▼

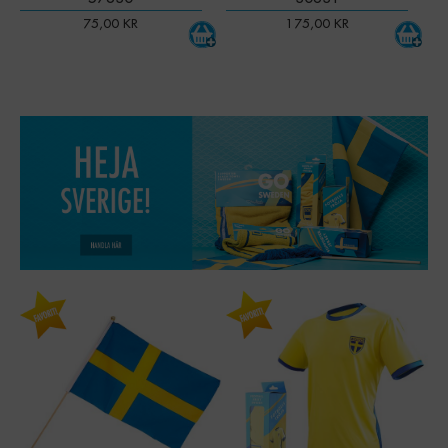
75,00
KR
175,00
KR
-
+
Qty:
XS
-
+
LAGER
0 ST
Art. nr:
50045
S
Lager
-
+
123 st
Art. nr:
50046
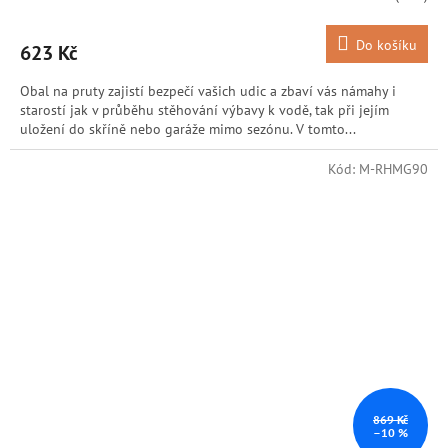
Do košíku
623 Kč
Obal na pruty zajistí bezpečí vašich udic a zbaví vás námahy i
starostí jak v průběhu stěhování výbavy k vodě, tak při jejím
uložení do skříně nebo garáže mimo sezónu. V tomto...
Kód:
M-RHMG90
869 Kč
–10 %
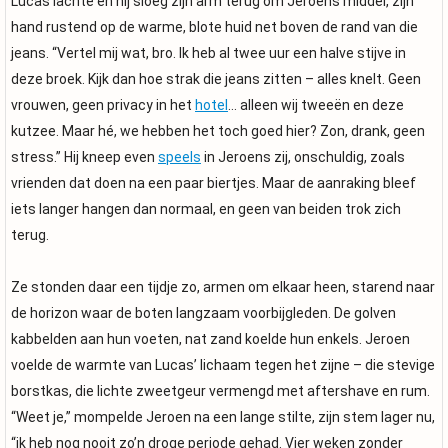
Lucas lachte en hij sloeg zijn arm terug om Jeroens middel, zijn
hand rustend op de warme, blote huid net boven de rand van die
jeans. “Vertel mij wat, bro. Ik heb al twee uur een halve stijve in
deze broek. Kijk dan hoe strak die jeans zitten – alles knelt. Geen
vrouwen, geen privacy in het
hotel
… alleen wij tweeën en deze
kutzee. Maar hé, we hebben het toch goed hier? Zon, drank, geen
stress.” Hij kneep even
speels
in Jeroens zij, onschuldig, zoals
vrienden dat doen na een paar biertjes. Maar de aanraking bleef
iets langer hangen dan normaal, en geen van beiden trok zich
terug.
Ze stonden daar een tijdje zo, armen om elkaar heen, starend naar
de horizon waar de boten langzaam voorbijgleden. De golven
kabbelden aan hun voeten, nat zand koelde hun enkels. Jeroen
voelde de warmte van Lucas’ lichaam tegen het zijne – die stevige
borstkas, die lichte zweetgeur vermengd met aftershave en rum.
“Weet je,” mompelde Jeroen na een lange stilte, zijn stem lager nu,
“ik heb nog nooit zo’n droge periode gehad. Vier weken zonder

▲

Retype word for word everything in the listing above from the line that holds "in Jeroens zij, onschuldig, zoals" down to the line that holds "borstkas, die lichte". Keep both end lines and leave out the rest.

RESPONSE BELOW:
in Jeroens zij, onschuldig, zoals
vrienden dat doen na een paar biertjes. Maar de aanraking bleef
iets langer hangen dan normaal, en geen van beiden trok zich
terug.
Ze stonden daar een tijdje zo, armen om elkaar heen, starend naar
de horizon waar de boten langzaam voorbijgleden. De golven
kabbelden aan hun voeten, nat zand koelde hun enkels. Jeroen
voelde de warmte van Lucas’ lichaam tegen het zijne – die stevige
borstkas, die lichte zweetgeur vermengd met aftershave en rum.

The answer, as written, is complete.